Etienne, cependant, avait écouté, sans bouger. Encore une qui faisait le saut! Et, maintenant qu’il avait vu la comédie, il se leva, envahi d’un malaise, d’une sorte d’excitation jalouse où monta de la colère. Il ne se gênait plus, il enjambait les poutres, car ces deux-là étaient bien trop occupés à cette heure, pour se déranger. Aussi fut-il surpris, lorsqu’il eut fait une centaine de pas sur la route, de voir, en se tournant, qu’ils étaient debout déjà et qu’ils paraissaient, comme lui, revenir vers le coron. L’homme avait repris la fille à la taille, la serrant d’un air de reconnaissance, lui parlant toujours dans le cou; et c’était elle qui semblait pressée, qui voulait rentrer vite, l’air fâché surtout du retard.

Alors, Etienne fut tourmenté d’une envie, celle de voir leurs figures.
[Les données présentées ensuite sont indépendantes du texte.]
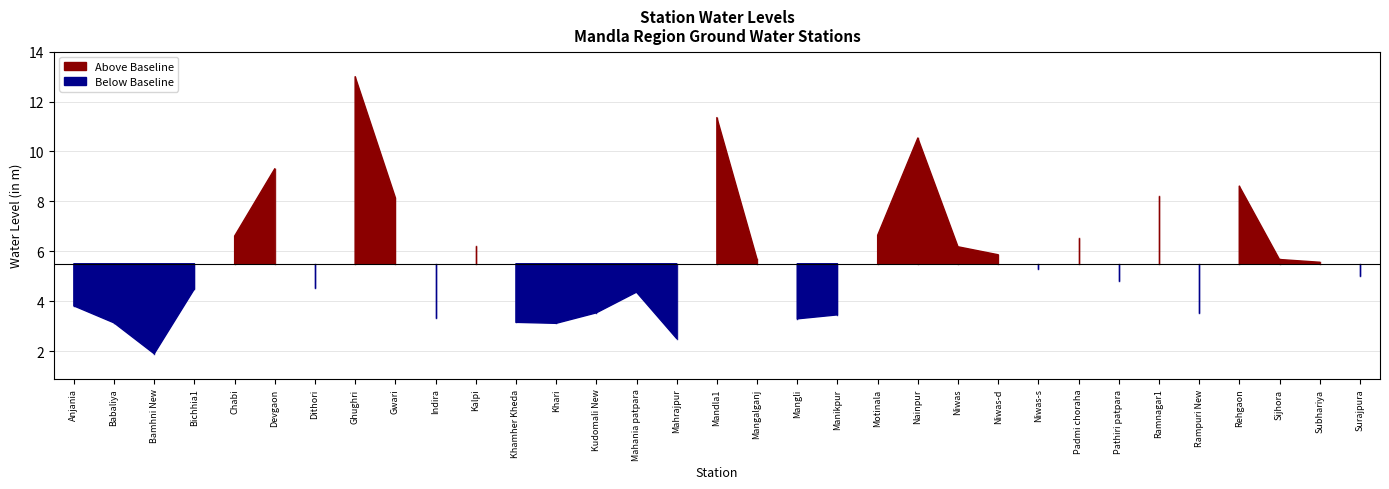

What is the minimum value shown in the chart?

1.9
C’était imbécile, il hâta le pas pour ne point y céder. Mais ses pieds se ralentissaient d’eux-mêmes, il finit, au premier réverbère, par se cacher dans l’ombre. Une stupeur le cloua, lorsqu’il reconnut au passage Catherine et le grand Chaval. Il hésitait d’abord: était-ce bien elle, cette jeune fille en robe gros bleu, avec ce bonnet? était-ce le galopin qu’il avait vu en culotte, la tête serrée dans le béguin de toile? Voilà pourquoi elle avait pu le frôler, sans qu’il la devinât. Mais il ne doutait plus, il venait de retrouver ses yeux, la limpidité verdâtre de cette eau de source, si claire et si profonde. Quelle catin! et il éprouvait un furieux besoin de se venger d’elle, sans motif, en la méprisant. D’ailleurs, ça ne lui allait pas d’être en fille: elle était affreuse.
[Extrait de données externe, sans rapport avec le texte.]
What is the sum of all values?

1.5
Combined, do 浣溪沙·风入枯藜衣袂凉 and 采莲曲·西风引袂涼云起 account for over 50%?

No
Lentement, Catherine et Chaval était passés. Ils ne se savaient point guettés de la sorte, lui la retenait pour la baiser derrière l’oreille, tandis qu’elle recommençait à s’attarder sous les caresses, qui la faisaient rire. Resté en arrière, Etienne était bien obligé de les suivre, irrité de ce qu’ils barraient le chemin, assistant quand même à ces choses dont la vue l’exaspérait. C’était donc vrai, ce qu’elle lui avait juré le matin: elle n’était encore la maîtresse de personne; et lui qui ne l’avait pas crue, qui s’était privé d’elle pour ne pas faire comme l’autre! et lui qui venait de se la laisser prendre sous le nez, qui avait poussé la bêtise jusqu’à s’égayer salement à les voir! Cela le rendait fou, il serrait les poings, il aurait mangé cet homme, dans un de ces besoins de tuer où il voyait rouge.

Pendant une demi-heure, la promenade dura. Lorsque Chaval et Catherine approchèrent du Voreux, ils ralentirent encore leur marche, ils s’arrêtèrent deux fois au bord du canal, trois fois le long du terri, très gais maintenant, s’amusant à de petits jeux tendres. Etienne devait s’arrêter lui aussi, faire les mêmes stations, de peur d’être aperçu. Il s’efforçait de n’avoir plus qu’un regret brutal: ça lui apprendrait à ménager les filles, par bonne éducation. Puis, après le Voreux, libre enfin d’aller dîner chez Rasseneur, il continua de les suivre, il les accompagna au coron, demeura là, debout dans l’ombre, pendant un quart d’heure, à attendre que Chaval laissât Catherine rentrer chez elle. Et, lorsqu’il fut bien sûr qu’ils n’étaient plus ensemble, il marcha de nouveau, il poussa très loin sur la route de Marchiennes, piétinant, ne songeant à rien, trop étouffé et trop triste pour s’enfermer dans une chambre.